Format every line of the listing below as a numbered list, leaving out any blank lines.

* **Records to use**
╭──
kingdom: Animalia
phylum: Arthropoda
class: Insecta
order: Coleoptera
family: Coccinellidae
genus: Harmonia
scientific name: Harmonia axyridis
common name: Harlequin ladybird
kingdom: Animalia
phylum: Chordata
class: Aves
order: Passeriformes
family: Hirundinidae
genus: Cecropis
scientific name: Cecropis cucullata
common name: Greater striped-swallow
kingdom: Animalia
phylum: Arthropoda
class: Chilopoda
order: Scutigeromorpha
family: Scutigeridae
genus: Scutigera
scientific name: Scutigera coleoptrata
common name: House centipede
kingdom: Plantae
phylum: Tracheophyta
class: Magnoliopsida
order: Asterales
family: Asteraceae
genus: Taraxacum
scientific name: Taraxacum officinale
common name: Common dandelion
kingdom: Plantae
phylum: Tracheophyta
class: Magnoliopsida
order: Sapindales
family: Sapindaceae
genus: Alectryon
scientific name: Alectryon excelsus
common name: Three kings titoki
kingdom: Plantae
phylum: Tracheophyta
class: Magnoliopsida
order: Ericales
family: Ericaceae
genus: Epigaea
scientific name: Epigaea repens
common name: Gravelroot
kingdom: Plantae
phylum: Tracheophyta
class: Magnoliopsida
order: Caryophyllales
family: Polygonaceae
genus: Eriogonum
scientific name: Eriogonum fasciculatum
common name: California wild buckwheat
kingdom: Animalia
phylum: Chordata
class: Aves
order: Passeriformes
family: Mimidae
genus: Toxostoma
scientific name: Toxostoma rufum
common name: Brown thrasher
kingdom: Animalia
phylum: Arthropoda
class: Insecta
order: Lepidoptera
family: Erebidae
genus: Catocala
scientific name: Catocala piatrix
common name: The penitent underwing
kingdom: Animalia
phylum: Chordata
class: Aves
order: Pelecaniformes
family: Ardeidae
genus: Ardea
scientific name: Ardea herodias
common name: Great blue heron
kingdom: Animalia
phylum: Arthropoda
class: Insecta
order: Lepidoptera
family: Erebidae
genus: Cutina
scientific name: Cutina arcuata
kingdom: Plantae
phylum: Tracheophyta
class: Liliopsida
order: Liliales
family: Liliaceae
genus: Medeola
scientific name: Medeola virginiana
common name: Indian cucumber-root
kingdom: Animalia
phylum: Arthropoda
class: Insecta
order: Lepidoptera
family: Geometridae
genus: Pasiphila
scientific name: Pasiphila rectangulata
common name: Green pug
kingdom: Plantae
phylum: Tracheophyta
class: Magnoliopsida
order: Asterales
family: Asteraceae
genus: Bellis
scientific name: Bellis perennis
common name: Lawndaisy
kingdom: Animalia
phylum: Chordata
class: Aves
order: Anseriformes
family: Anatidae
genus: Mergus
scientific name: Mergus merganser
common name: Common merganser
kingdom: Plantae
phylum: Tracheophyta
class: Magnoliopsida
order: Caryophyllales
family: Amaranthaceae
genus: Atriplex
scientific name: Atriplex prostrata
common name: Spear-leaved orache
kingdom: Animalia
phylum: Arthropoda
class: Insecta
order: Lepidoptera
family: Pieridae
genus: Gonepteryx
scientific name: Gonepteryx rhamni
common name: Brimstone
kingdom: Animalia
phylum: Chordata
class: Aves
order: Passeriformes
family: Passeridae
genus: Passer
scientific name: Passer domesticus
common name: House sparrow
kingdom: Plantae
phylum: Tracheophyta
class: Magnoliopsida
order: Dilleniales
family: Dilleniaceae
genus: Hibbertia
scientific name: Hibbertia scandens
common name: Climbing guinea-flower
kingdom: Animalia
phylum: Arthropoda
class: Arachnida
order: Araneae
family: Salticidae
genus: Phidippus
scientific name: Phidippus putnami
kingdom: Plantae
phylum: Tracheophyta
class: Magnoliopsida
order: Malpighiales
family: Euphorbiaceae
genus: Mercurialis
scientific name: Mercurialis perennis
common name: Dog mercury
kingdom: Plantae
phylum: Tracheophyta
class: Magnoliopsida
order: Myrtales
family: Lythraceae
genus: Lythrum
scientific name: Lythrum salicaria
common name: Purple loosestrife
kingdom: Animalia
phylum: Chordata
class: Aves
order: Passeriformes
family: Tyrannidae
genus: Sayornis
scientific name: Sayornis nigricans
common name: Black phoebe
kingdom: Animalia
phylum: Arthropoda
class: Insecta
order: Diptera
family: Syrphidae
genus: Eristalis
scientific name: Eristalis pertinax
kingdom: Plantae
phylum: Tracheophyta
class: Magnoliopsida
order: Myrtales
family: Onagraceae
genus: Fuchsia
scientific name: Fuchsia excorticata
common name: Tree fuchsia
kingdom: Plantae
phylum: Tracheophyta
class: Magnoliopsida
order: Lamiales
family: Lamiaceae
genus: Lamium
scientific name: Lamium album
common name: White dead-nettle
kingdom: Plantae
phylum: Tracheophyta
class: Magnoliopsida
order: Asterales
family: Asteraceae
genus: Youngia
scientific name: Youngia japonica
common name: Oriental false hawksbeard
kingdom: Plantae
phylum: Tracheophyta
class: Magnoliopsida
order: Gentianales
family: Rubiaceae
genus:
╰──
* **Exercise response**
1. kingdom: Animalia
2. phylum: Arthropoda
3. class: Insecta
4. order: Coleoptera
5. family: Coccinellidae
6. genus: Harmonia
7. scientific name: Harmonia axyridis
8. common name: Harlequin ladybird
9. kingdom: Animalia
10. phylum: Chordata
11. class: Aves
12. order: Passeriformes
13. family: Hirundinidae
14. genus: Cecropis
15. scientific name: Cecropis cucullata
16. common name: Greater striped-swallow
17. kingdom: Animalia
18. phylum: Arthropoda
19. class: Chilopoda
20. order: Scutigeromorpha
21. family: Scutigeridae
22. genus: Scutigera
23. scientific name: Scutigera coleoptrata
24. common name: House centipede
25. kingdom: Plantae
26. phylum: Tracheophyta
27. class: Magnoliopsida
28. order: Asterales
29. family: Asteraceae
30. genus: Taraxacum
31. scientific name: Taraxacum officinale
32. common name: Common dandelion
33. kingdom: Plantae
34. phylum: Tracheophyta
35. class: Magnoliopsida
36. order: Sapindales
37. family: Sapindaceae
38. genus: Alectryon
39. scientific name: Alectryon excelsus
40. common name: Three kings titoki
41. kingdom: Plantae
42. phylum: Tracheophyta
43. class: Magnoliopsida
44. order: Ericales
45. family: Ericaceae
46. genus: Epigaea
47. scientific name: Epigaea repens
48. common name: Gravelroot
49. kingdom: Plantae
50. phylum: Tracheophyta
51. class: Magnoliopsida
52. order: Caryophyllales
53. family: Polygonaceae
54. genus: Eriogonum
55. scientific name: Eriogonum fasciculatum
56. common name: California wild buckwheat
57. kingdom: Animalia
58. phylum: Chordata
59. class: Aves
60. order: Passeriformes
61. family: Mimidae
62. genus: Toxostoma
63. scientific name: Toxostoma rufum
64. common name: Brown thrasher
65. kingdom: Animalia
66. phylum: Arthropoda
67. class: Insecta
68. order: Lepidoptera
69. family: Erebidae
70. genus: Catocala
71. scientific name: Catocala piatrix
72. common name: The penitent underwing
73. kingdom: Animalia
74. phylum: Chordata
75. class: Aves
76. order: Pelecaniformes
77. family: Ardeidae
78. genus: Ardea
79. scientific name: Ardea herodias
80. common name: Great blue heron
81. kingdom: Animalia
82. phylum: Arthropoda
83. class: Insecta
84. order: Lepidoptera
85. family: Erebidae
86. genus: Cutina
87. scientific name: Cutina arcuata
88. kingdom: Plantae
89. phylum: Tracheophyta
90. class: Liliopsida
91. order: Liliales
92. family: Liliaceae
93. genus: Medeola
94. scientific name: Medeola virginiana
95. common name: Indian cucumber-root
96. kingdom: Animalia
97. phylum: Arthropoda
98. class: Insecta
99. order: Lepidoptera
100. family: Geometridae
101. genus: Pasiphila
102. scientific name: Pasiphila rectangulata
103. common name: Green pug
104. kingdom: Plantae
105. phylum: Tracheophyta
106. class: Magnoliopsida
107. order: Asterales
108. family: Asteraceae
109. genus: Bellis
110. scientific name: Bellis perennis
111. common name: Lawndaisy
112. kingdom: Animalia
113. phylum: Chordata
114. class: Aves
115. order: Anseriformes
116. family: Anatidae
117. genus: Mergus
118. scientific name: Mergus merganser
119. common name: Common merganser
120. kingdom: Plantae
121. phylum: Tracheophyta
122. class: Magnoliopsida
123. order: Caryophyllales
124. family: Amaranthaceae
125. genus: Atriplex
126. scientific name: Atriplex prostrata
127. common name: Spear-leaved orache
128. kingdom: Animalia
129. phylum: Arthropoda
130. class: Insecta
131. order: Lepidoptera
132. family: Pieridae
133. genus: Gonepteryx
134. scientific name: Gonepteryx rhamni
135. common name: Brimstone
136. kingdom: Animalia
137. phylum: Chordata
138. class: Aves
139. order: Passeriformes
140. family: Passeridae
141. genus: Passer
142. scientific name: Passer domesticus
143. common name: House sparrow
144. kingdom: Plantae
145. phylum: Tracheophyta
146. class: Magnoliopsida
147. order: Dilleniales
148. family: Dilleniaceae
149. genus: Hibbertia
150. scientific name: Hibbertia scandens
151. common name: Climbing guinea-flower
152. kingdom: Animalia
153. phylum: Arthropoda
154. class: Arachnida
155. order: Araneae
156. family: Salticidae
157. genus: Phidippus
158. scientific name: Phidippus putnami
159. kingdom: Plantae
160. phylum: Tracheophyta
161. class: Magnoliopsida
162. order: Malpighiales
163. family: Euphorbiaceae
164. genus: Mercurialis
165. scientific name: Mercurialis perennis
166. common name: Dog mercury
167. kingdom: Plantae
168. phylum: Tracheophyta
169. class: Magnoliopsida
170. order: Myrtales
171. family: Lythraceae
172. genus: Lythrum
173. scientific name: Lythrum salicaria
174. common name: Purple loosestrife
175. kingdom: Animalia
176. phylum: Chordata
177. class: Aves
178. order: Passeriformes
179. family: Tyrannidae
180. genus: Sayornis
181. scientific name: Sayornis nigricans
182. common name: Black phoebe
183. kingdom: Animalia
184. phylum: Arthropoda
185. class: Insecta
186. order: Diptera
187. family: Syrphidae
188. genus: Eristalis
189. scientific name: Eristalis pertinax
190. kingdom: Plantae
191. phylum: Tracheophyta
192. class: Magnoliopsida
193. order: Myrtales
194. family: Onagraceae
195. genus: Fuchsia
196. scientific name: Fuchsia excorticata
197. common name: Tree fuchsia
198. kingdom: Plantae
199. phylum: Tracheophyta
200. class: Magnoliopsida
201. order: Lamiales
202. family: Lamiaceae
203. genus: Lamium
204. scientific name: Lamium album
205. common name: White dead-nettle
206. kingdom: Plantae
207. phylum: Tracheophyta
208. class: Magnoliopsida
209. order: Asterales
210. family: Asteraceae
211. genus: Youngia
212. scientific name: Youngia japonica
213. common name: Oriental false hawksbeard
214. kingdom: Plantae
215. phylum: Tracheophyta
216. class: Magnoliopsida
217. order: Gentianales
218. family: Rubiaceae
219. genus:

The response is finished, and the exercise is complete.